• **Listed records**
==*==

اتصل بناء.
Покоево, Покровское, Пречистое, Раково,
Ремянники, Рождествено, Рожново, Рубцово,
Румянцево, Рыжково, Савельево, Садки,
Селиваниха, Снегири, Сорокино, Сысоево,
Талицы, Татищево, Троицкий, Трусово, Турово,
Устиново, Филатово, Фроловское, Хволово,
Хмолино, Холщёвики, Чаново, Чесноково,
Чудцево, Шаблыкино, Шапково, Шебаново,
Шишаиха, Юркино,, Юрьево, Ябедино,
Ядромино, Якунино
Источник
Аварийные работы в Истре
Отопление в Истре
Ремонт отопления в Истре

==*==

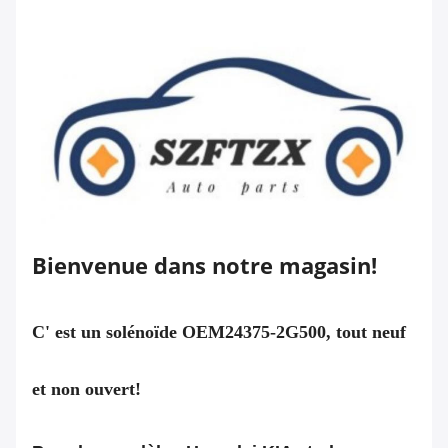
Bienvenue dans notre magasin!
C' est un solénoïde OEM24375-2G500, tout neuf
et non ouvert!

==*==

• **Task statement**
Begin at the line that has "Bienvenue dans notre magasin!" and stop after the line that has "et non ouvert!", copying those lines with "magasin" swapped for "boutique" and nothing else changed.

• **Exercise result**
Bienvenue dans notre boutique!
C' est un solénoïde OEM24375-2G500, tout neuf
et non ouvert!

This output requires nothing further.